• [What is being asked]
In the entries below, find the lines that contain the word "output" and copy them.

(Source data)
--------------------------------
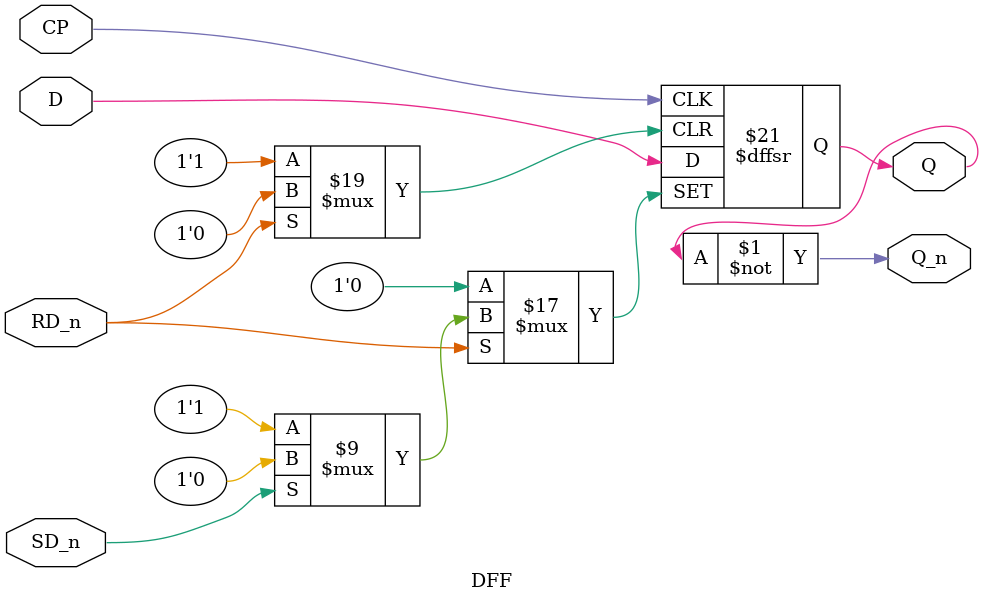
<source format=v>
`timescale 1ns / 1ps


module sysu_74LS74(
    input D0,
	input RD0_n,
	input SD0_n,
	input CP0,
	input D1,
	input RD1_n,
	input SD1_n,
	input CP1,
	output Q0,
	output Q0_n,
	output Q1,
	output Q1_n
);
	DFF dff1(.D(D0),.RD_n(RD0_n),.SD_n(SD0_n),.CP(CP0),.Q(Q0),.Q_n(Q0_n));
	DFF dff2(.D(D1),.RD_n(RD1_n),.SD_n(SD1_n),.CP(CP1),.Q(Q1),.Q_n(Q1_n));

endmodule

module DFF(
	input D,
	input RD_n,
	input SD_n,
	input CP,
	output reg Q,
	output Q_n
);
	assign Q_n = ~Q;
	
	always @(posedge CP or negedge SD_n or negedge RD_n)
		begin
			if(!SD_n)
				Q <= 1'b1;
			else
				begin
					if(!RD_n)
						Q <= 1'b0;
					else
						Q <= D;
				end
		end
		
endmodule

</source>
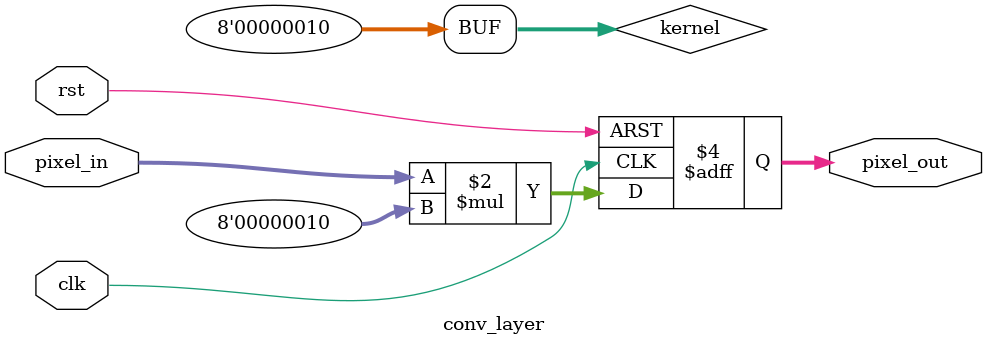
<source format=v>
module conv_layer(input clk, input rst, input [7:0] pixel_in, output reg [7:0] pixel_out);
    reg [7:0] kernel = 8'd2;  // fixed weight for simplicity

    always @(posedge clk or posedge rst) begin
        if (rst)
            pixel_out <= 0;
        else
            pixel_out <= pixel_in * kernel;
    end
endmodule

</source>
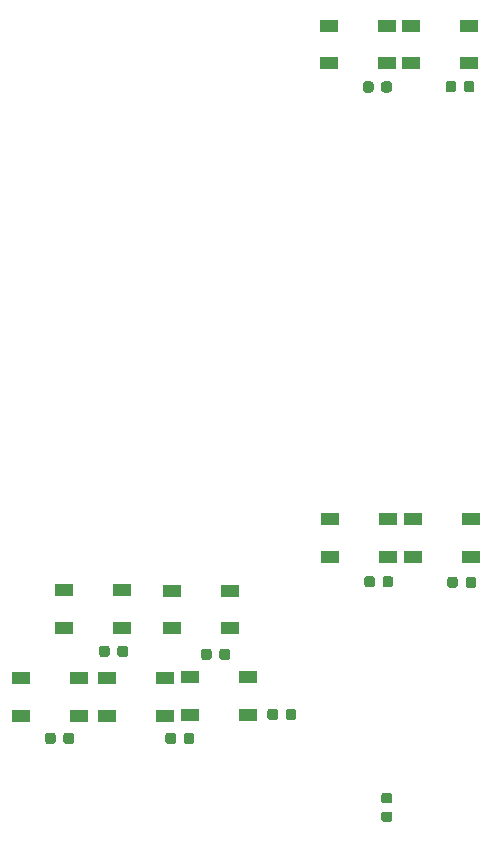
<source format=gbr>
%TF.GenerationSoftware,KiCad,Pcbnew,(5.1.10)-1*%
%TF.CreationDate,2021-11-16T18:42:01+11:00*%
%TF.ProjectId,GEN TIE PCB V2,47454e20-5449-4452-9050-43422056322e,rev?*%
%TF.SameCoordinates,Original*%
%TF.FileFunction,Paste,Top*%
%TF.FilePolarity,Positive*%
%FSLAX46Y46*%
G04 Gerber Fmt 4.6, Leading zero omitted, Abs format (unit mm)*
G04 Created by KiCad (PCBNEW (5.1.10)-1) date 2021-11-16 18:42:01*
%MOMM*%
%LPD*%
G01*
G04 APERTURE LIST*
%ADD10R,1.500000X1.000000*%
G04 APERTURE END LIST*
D10*
%TO.C,D8*%
X130482000Y-104648000D03*
X130482000Y-107848000D03*
X135382000Y-104648000D03*
X135382000Y-107848000D03*
%TD*%
%TO.C,D7*%
X123190000Y-104648000D03*
X123190000Y-107848000D03*
X128090000Y-104648000D03*
X128090000Y-107848000D03*
%TD*%
%TO.C,D6*%
X135980000Y-97206000D03*
X135980000Y-100406000D03*
X140880000Y-97206000D03*
X140880000Y-100406000D03*
%TD*%
%TO.C,C8*%
G36*
G01*
X136340000Y-109478000D02*
X136340000Y-109978000D01*
G75*
G02*
X136115000Y-110203000I-225000J0D01*
G01*
X135665000Y-110203000D01*
G75*
G02*
X135440000Y-109978000I0J225000D01*
G01*
X135440000Y-109478000D01*
G75*
G02*
X135665000Y-109253000I225000J0D01*
G01*
X136115000Y-109253000D01*
G75*
G02*
X136340000Y-109478000I0J-225000D01*
G01*
G37*
G36*
G01*
X137890000Y-109478000D02*
X137890000Y-109978000D01*
G75*
G02*
X137665000Y-110203000I-225000J0D01*
G01*
X137215000Y-110203000D01*
G75*
G02*
X136990000Y-109978000I0J225000D01*
G01*
X136990000Y-109478000D01*
G75*
G02*
X137215000Y-109253000I225000J0D01*
G01*
X137665000Y-109253000D01*
G75*
G02*
X137890000Y-109478000I0J-225000D01*
G01*
G37*
%TD*%
%TO.C,C1*%
G36*
G01*
X153717000Y-54824000D02*
X153717000Y-54324000D01*
G75*
G02*
X153942000Y-54099000I225000J0D01*
G01*
X154392000Y-54099000D01*
G75*
G02*
X154617000Y-54324000I0J-225000D01*
G01*
X154617000Y-54824000D01*
G75*
G02*
X154392000Y-55049000I-225000J0D01*
G01*
X153942000Y-55049000D01*
G75*
G02*
X153717000Y-54824000I0J225000D01*
G01*
G37*
G36*
G01*
X152167000Y-54824000D02*
X152167000Y-54324000D01*
G75*
G02*
X152392000Y-54099000I225000J0D01*
G01*
X152842000Y-54099000D01*
G75*
G02*
X153067000Y-54324000I0J-225000D01*
G01*
X153067000Y-54824000D01*
G75*
G02*
X152842000Y-55049000I-225000J0D01*
G01*
X152392000Y-55049000D01*
G75*
G02*
X152167000Y-54824000I0J225000D01*
G01*
G37*
%TD*%
%TO.C,C9*%
G36*
G01*
X144976000Y-107446000D02*
X144976000Y-107946000D01*
G75*
G02*
X144751000Y-108171000I-225000J0D01*
G01*
X144301000Y-108171000D01*
G75*
G02*
X144076000Y-107946000I0J225000D01*
G01*
X144076000Y-107446000D01*
G75*
G02*
X144301000Y-107221000I225000J0D01*
G01*
X144751000Y-107221000D01*
G75*
G02*
X144976000Y-107446000I0J-225000D01*
G01*
G37*
G36*
G01*
X146526000Y-107446000D02*
X146526000Y-107946000D01*
G75*
G02*
X146301000Y-108171000I-225000J0D01*
G01*
X145851000Y-108171000D01*
G75*
G02*
X145626000Y-107946000I0J225000D01*
G01*
X145626000Y-107446000D01*
G75*
G02*
X145851000Y-107221000I225000J0D01*
G01*
X146301000Y-107221000D01*
G75*
G02*
X146526000Y-107446000I0J-225000D01*
G01*
G37*
%TD*%
%TO.C,C7*%
G36*
G01*
X126804000Y-109978000D02*
X126804000Y-109478000D01*
G75*
G02*
X127029000Y-109253000I225000J0D01*
G01*
X127479000Y-109253000D01*
G75*
G02*
X127704000Y-109478000I0J-225000D01*
G01*
X127704000Y-109978000D01*
G75*
G02*
X127479000Y-110203000I-225000J0D01*
G01*
X127029000Y-110203000D01*
G75*
G02*
X126804000Y-109978000I0J225000D01*
G01*
G37*
G36*
G01*
X125254000Y-109978000D02*
X125254000Y-109478000D01*
G75*
G02*
X125479000Y-109253000I225000J0D01*
G01*
X125929000Y-109253000D01*
G75*
G02*
X126154000Y-109478000I0J-225000D01*
G01*
X126154000Y-109978000D01*
G75*
G02*
X125929000Y-110203000I-225000J0D01*
G01*
X125479000Y-110203000D01*
G75*
G02*
X125254000Y-109978000I0J225000D01*
G01*
G37*
%TD*%
%TO.C,C6*%
G36*
G01*
X140012000Y-102866000D02*
X140012000Y-102366000D01*
G75*
G02*
X140237000Y-102141000I225000J0D01*
G01*
X140687000Y-102141000D01*
G75*
G02*
X140912000Y-102366000I0J-225000D01*
G01*
X140912000Y-102866000D01*
G75*
G02*
X140687000Y-103091000I-225000J0D01*
G01*
X140237000Y-103091000D01*
G75*
G02*
X140012000Y-102866000I0J225000D01*
G01*
G37*
G36*
G01*
X138462000Y-102866000D02*
X138462000Y-102366000D01*
G75*
G02*
X138687000Y-102141000I225000J0D01*
G01*
X139137000Y-102141000D01*
G75*
G02*
X139362000Y-102366000I0J-225000D01*
G01*
X139362000Y-102866000D01*
G75*
G02*
X139137000Y-103091000I-225000J0D01*
G01*
X138687000Y-103091000D01*
G75*
G02*
X138462000Y-102866000I0J225000D01*
G01*
G37*
%TD*%
%TO.C,C5*%
G36*
G01*
X131376000Y-102612000D02*
X131376000Y-102112000D01*
G75*
G02*
X131601000Y-101887000I225000J0D01*
G01*
X132051000Y-101887000D01*
G75*
G02*
X132276000Y-102112000I0J-225000D01*
G01*
X132276000Y-102612000D01*
G75*
G02*
X132051000Y-102837000I-225000J0D01*
G01*
X131601000Y-102837000D01*
G75*
G02*
X131376000Y-102612000I0J225000D01*
G01*
G37*
G36*
G01*
X129826000Y-102612000D02*
X129826000Y-102112000D01*
G75*
G02*
X130051000Y-101887000I225000J0D01*
G01*
X130501000Y-101887000D01*
G75*
G02*
X130726000Y-102112000I0J-225000D01*
G01*
X130726000Y-102612000D01*
G75*
G02*
X130501000Y-102837000I-225000J0D01*
G01*
X130051000Y-102837000D01*
G75*
G02*
X129826000Y-102612000I0J225000D01*
G01*
G37*
%TD*%
%TO.C,C4*%
G36*
G01*
X160853000Y-96770000D02*
X160853000Y-96270000D01*
G75*
G02*
X161078000Y-96045000I225000J0D01*
G01*
X161528000Y-96045000D01*
G75*
G02*
X161753000Y-96270000I0J-225000D01*
G01*
X161753000Y-96770000D01*
G75*
G02*
X161528000Y-96995000I-225000J0D01*
G01*
X161078000Y-96995000D01*
G75*
G02*
X160853000Y-96770000I0J225000D01*
G01*
G37*
G36*
G01*
X159303000Y-96770000D02*
X159303000Y-96270000D01*
G75*
G02*
X159528000Y-96045000I225000J0D01*
G01*
X159978000Y-96045000D01*
G75*
G02*
X160203000Y-96270000I0J-225000D01*
G01*
X160203000Y-96770000D01*
G75*
G02*
X159978000Y-96995000I-225000J0D01*
G01*
X159528000Y-96995000D01*
G75*
G02*
X159303000Y-96770000I0J225000D01*
G01*
G37*
%TD*%
%TO.C,C3*%
G36*
G01*
X153827000Y-96714000D02*
X153827000Y-96214000D01*
G75*
G02*
X154052000Y-95989000I225000J0D01*
G01*
X154502000Y-95989000D01*
G75*
G02*
X154727000Y-96214000I0J-225000D01*
G01*
X154727000Y-96714000D01*
G75*
G02*
X154502000Y-96939000I-225000J0D01*
G01*
X154052000Y-96939000D01*
G75*
G02*
X153827000Y-96714000I0J225000D01*
G01*
G37*
G36*
G01*
X152277000Y-96714000D02*
X152277000Y-96214000D01*
G75*
G02*
X152502000Y-95989000I225000J0D01*
G01*
X152952000Y-95989000D01*
G75*
G02*
X153177000Y-96214000I0J-225000D01*
G01*
X153177000Y-96714000D01*
G75*
G02*
X152952000Y-96939000I-225000J0D01*
G01*
X152502000Y-96939000D01*
G75*
G02*
X152277000Y-96714000I0J225000D01*
G01*
G37*
%TD*%
%TO.C,C2*%
G36*
G01*
X160712000Y-54794000D02*
X160712000Y-54294000D01*
G75*
G02*
X160937000Y-54069000I225000J0D01*
G01*
X161387000Y-54069000D01*
G75*
G02*
X161612000Y-54294000I0J-225000D01*
G01*
X161612000Y-54794000D01*
G75*
G02*
X161387000Y-55019000I-225000J0D01*
G01*
X160937000Y-55019000D01*
G75*
G02*
X160712000Y-54794000I0J225000D01*
G01*
G37*
G36*
G01*
X159162000Y-54794000D02*
X159162000Y-54294000D01*
G75*
G02*
X159387000Y-54069000I225000J0D01*
G01*
X159837000Y-54069000D01*
G75*
G02*
X160062000Y-54294000I0J-225000D01*
G01*
X160062000Y-54794000D01*
G75*
G02*
X159837000Y-55019000I-225000J0D01*
G01*
X159387000Y-55019000D01*
G75*
G02*
X159162000Y-54794000I0J225000D01*
G01*
G37*
%TD*%
%TO.C,D5*%
X126862000Y-97184000D03*
X126862000Y-100384000D03*
X131762000Y-97184000D03*
X131762000Y-100384000D03*
%TD*%
%TO.C,D2*%
X156252000Y-49384000D03*
X156252000Y-52584000D03*
X161152000Y-49384000D03*
X161152000Y-52584000D03*
%TD*%
%TO.C,D4*%
X156422000Y-91144000D03*
X156422000Y-94344000D03*
X161322000Y-91144000D03*
X161322000Y-94344000D03*
%TD*%
%TO.C,D1*%
X149292000Y-49374000D03*
X149292000Y-52574000D03*
X154192000Y-49374000D03*
X154192000Y-52574000D03*
%TD*%
%TO.C,D9*%
X137512000Y-104564000D03*
X137512000Y-107764000D03*
X142412000Y-104564000D03*
X142412000Y-107764000D03*
%TD*%
%TO.C,D3*%
X149372000Y-91144000D03*
X149372000Y-94344000D03*
X154272000Y-91144000D03*
X154272000Y-94344000D03*
%TD*%
%TO.C,R1*%
G36*
G01*
X154434250Y-115220000D02*
X153921750Y-115220000D01*
G75*
G02*
X153703000Y-115001250I0J218750D01*
G01*
X153703000Y-114563750D01*
G75*
G02*
X153921750Y-114345000I218750J0D01*
G01*
X154434250Y-114345000D01*
G75*
G02*
X154653000Y-114563750I0J-218750D01*
G01*
X154653000Y-115001250D01*
G75*
G02*
X154434250Y-115220000I-218750J0D01*
G01*
G37*
G36*
G01*
X154434250Y-116795000D02*
X153921750Y-116795000D01*
G75*
G02*
X153703000Y-116576250I0J218750D01*
G01*
X153703000Y-116138750D01*
G75*
G02*
X153921750Y-115920000I218750J0D01*
G01*
X154434250Y-115920000D01*
G75*
G02*
X154653000Y-116138750I0J-218750D01*
G01*
X154653000Y-116576250D01*
G75*
G02*
X154434250Y-116795000I-218750J0D01*
G01*
G37*
%TD*%
M02*

</source>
--------------------------------
• [Task result]
	output Q0,
	output Q0_n,
	output Q1,
	output Q1_n
	output reg Q,
	output Q_n
module conv_layer(input clk, input rst, input [7:0] pixel_in, output reg [7:0] pixel_out);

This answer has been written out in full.